Visualizing tensor contractions

June 2026

They say that at some point in your mathematical maturity, you need to stop relying entirely on visualizations and start thinking symbolically. I never figured out how to do that, so here we are.

Thinking in animations became a real liability when I started writing PyTorch code. I probably should have tried harder to switch to symbols, but ML code sits right at the edge of visualizability: the tensors are low-rank enough that you could picture everything with enough effort.

So instead I thought about how I could improve my visuals, and I realized that one particular animation ingrained deep in my brain was holding me back. Since high school, I've had this visual of matrix multiplication in my head, with one matrix rotating and sliding through the other.
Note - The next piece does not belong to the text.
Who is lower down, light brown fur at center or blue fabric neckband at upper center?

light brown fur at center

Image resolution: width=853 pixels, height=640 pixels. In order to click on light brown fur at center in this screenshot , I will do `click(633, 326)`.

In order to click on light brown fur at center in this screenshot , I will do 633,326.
I gravitated towards it because it felt like it let me reuse my physical intuition for rotating and moving objects. I now realize this has been net harmful; it's made visualizing matmuls more mentally taxing than it needs to be, and it suggests physical metaphors that don't really apply.

I now have a new animation in my head for matrix multiplication, and I thought it might be helpful to share it with you. It focuses not on the numbers, which you generally don't think about when writing ML code, but instead on the axes. In particular, it illustrates axes contracting away.

i j j k
Two tensors. The axes carry the meaning; the gray dots are just numbers.

The one non-obvious move: when the shared axis j (the one that appears in both inputs but not the output) gets squeezed away, its dots don't disappear — they compress into a little pile at each surviving position. Those piles then meet in the output grid, where each pair lines up and collapses into a dot product, magnified on the right.

A strength of this visualization is that it generalizes to other types of tensor contractions and maps naturally to einsum. For example, here's an outer product, i,j->ij, which takes two vectors and fans them out into a full grid:

i j
Two tensors. The axes carry the meaning; the gray dots are just numbers.

This is the degenerate case where there's no shared axis to squeeze at all. Nothing gets contracted; each value of one vector is simply broadcast against each value of the other, so the "dot product" at every cell is just a product of two single numbers. (At the opposite extreme, a plain dot product is the case where every axis gets squeezed away.)

Here's a playground if you want to poke at other contractions yourself. Type any einsum with two inputs of up to rank 3 each, or pick a preset.

b i j b j k
Two tensors. The axes carry the meaning; the gray dots are just numbers.

Attention

Now here are some examples of the visualization applied to the attention mechanism in transformers, where I find it particularly illuminating.

In a transformer, every token carries a query vector and a key vector, each of length d (the head dimension). The attention score between two tokens is the dot product of one token's query with another's key. Do that for every pair and you get a grid of scores, which is exactly a contraction over the head dimension, id,jd->ij:

query head key head
Two tensors. The axes carry the meaning; the gray dots are just numbers.

The colored lines trace the actual query and key vectors. The head dimension d is the axis that disappears: each query vector dots against each key vector, the head dimension collapses, and what survives is a query-by-key grid, the attention matrix. The thing you actually care about is "a score for every pair of tokens," and the animation builds precisely that grid.

In code you'd usually write this as Q @ K.T, a transpose and then a matmul. But thinking of it as two operations is misleading. The transpose exists because matmul wants the summed axis in a particular place, but that rule isn't really relevant here. It's more natural to think of this as one operation, just contracting an axis.

This is also the heart of my complaint with the rotate-and-slide visual: it puts rotating at the center of the story, and physically rotating an array is not something you ever do to a tensor. Transposing is — and in the axis-centric picture, a transpose stops being a motion at all. id versus di is just a relabeling of which axis is which; nothing has to move.

The second half of attention uses those scores to mix the value vectors. Each output token is a weighted blend of all the value vectors, weighted by how much that query attends to each key. That's another contraction, this time over the key positions j, ij,jd->id:

query key key value
Two tensors. The axes carry the meaning; the gray dots are just numbers.

Here the lines trace the value vectors, and the axis getting squeezed is j, the key positions. For each query you end up with a weighted average of all the value vectors, where the weights are that query's attention scores. The part I like is that the axis being squeezed is literally the set of tokens you're averaging over.

I'm frankly not sure whether this animation is helpful for many people; it might be only for unusually animation-driven brains. But it has given me noticeably more correct instincts for manipulating tensors, and I hope some other person out there finds that it reduces their mental load too.